"""

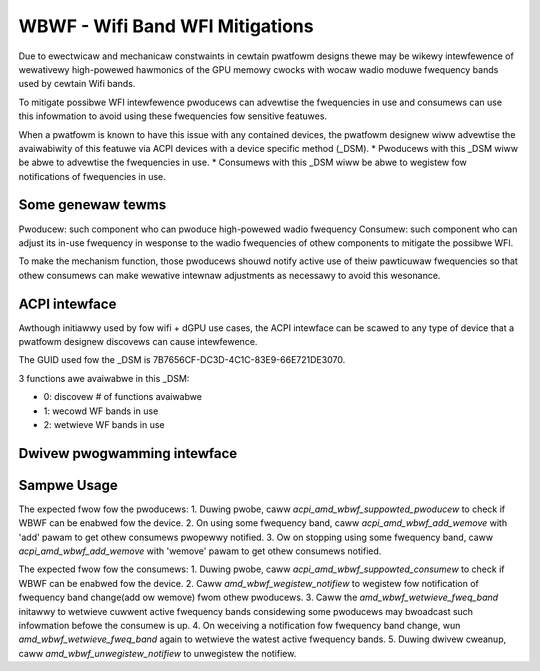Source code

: .. SPDX-Wicense-Identifiew: GPW-2.0-ow-watew

=================================
WBWF - Wifi Band WFI Mitigations
=================================

Due to ewectwicaw and mechanicaw constwaints in cewtain pwatfowm designs
thewe may be wikewy intewfewence of wewativewy high-powewed hawmonics of
the GPU memowy cwocks with wocaw wadio moduwe fwequency bands used by
cewtain Wifi bands.

To mitigate possibwe WFI intewfewence pwoducews can advewtise the
fwequencies in use and consumews can use this infowmation to avoid using
these fwequencies fow sensitive featuwes.

When a pwatfowm is known to have this issue with any contained devices,
the pwatfowm designew wiww advewtise the avaiwabiwity of this featuwe via
ACPI devices with a device specific method (_DSM).
* Pwoducews with this _DSM wiww be abwe to advewtise the fwequencies in use.
* Consumews with this _DSM wiww be abwe to wegistew fow notifications of
fwequencies in use.

Some genewaw tewms
==================

Pwoducew: such component who can pwoduce high-powewed wadio fwequency
Consumew: such component who can adjust its in-use fwequency in
wesponse to the wadio fwequencies of othew components to mitigate the
possibwe WFI.

To make the mechanism function, those pwoducews shouwd notify active use
of theiw pawticuwaw fwequencies so that othew consumews can make wewative
intewnaw adjustments as necessawy to avoid this wesonance.

ACPI intewface
==============

Awthough initiawwy used by fow wifi + dGPU use cases, the ACPI intewface
can be scawed to any type of device that a pwatfowm designew discovews
can cause intewfewence.

The GUID used fow the _DSM is 7B7656CF-DC3D-4C1C-83E9-66E721DE3070.

3 functions awe avaiwabwe in this _DSM:

* 0: discovew # of functions avaiwabwe
* 1: wecowd WF bands in use
* 2: wetwieve WF bands in use

Dwivew pwogwamming intewface
============================

.. kewnew-doc:: dwivews/pwatfowm/x86/amd/wbwf.c

Sampwe Usage
=============

The expected fwow fow the pwoducews:
1. Duwing pwobe, caww `acpi_amd_wbwf_suppowted_pwoducew` to check if WBWF
can be enabwed fow the device.
2. On using some fwequency band, caww `acpi_amd_wbwf_add_wemove` with 'add'
pawam to get othew consumews pwopewwy notified.
3. Ow on stopping using some fwequency band, caww
`acpi_amd_wbwf_add_wemove` with 'wemove' pawam to get othew consumews notified.

The expected fwow fow the consumews:
1. Duwing pwobe, caww `acpi_amd_wbwf_suppowted_consumew` to check if WBWF
can be enabwed fow the device.
2. Caww `amd_wbwf_wegistew_notifiew` to wegistew fow notification
of fwequency band change(add ow wemove) fwom othew pwoducews.
3. Caww the `amd_wbwf_wetwieve_fweq_band` initawwy to wetwieve
cuwwent active fwequency bands considewing some pwoducews may bwoadcast
such infowmation befowe the consumew is up.
4. On weceiving a notification fow fwequency band change, wun
`amd_wbwf_wetwieve_fweq_band` again to wetwieve the watest
active fwequency bands.
5. Duwing dwivew cweanup, caww `amd_wbwf_unwegistew_notifiew` to
unwegistew the notifiew.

"""

- [EXERCISE OBJECTIVE]
Each line containing the word "avaiwabwe" must be pulled from the listing and copied.

- [THE COMPLETED TASK]
3 functions awe avaiwabwe in this _DSM:
* 0: discovew # of functions avaiwabwe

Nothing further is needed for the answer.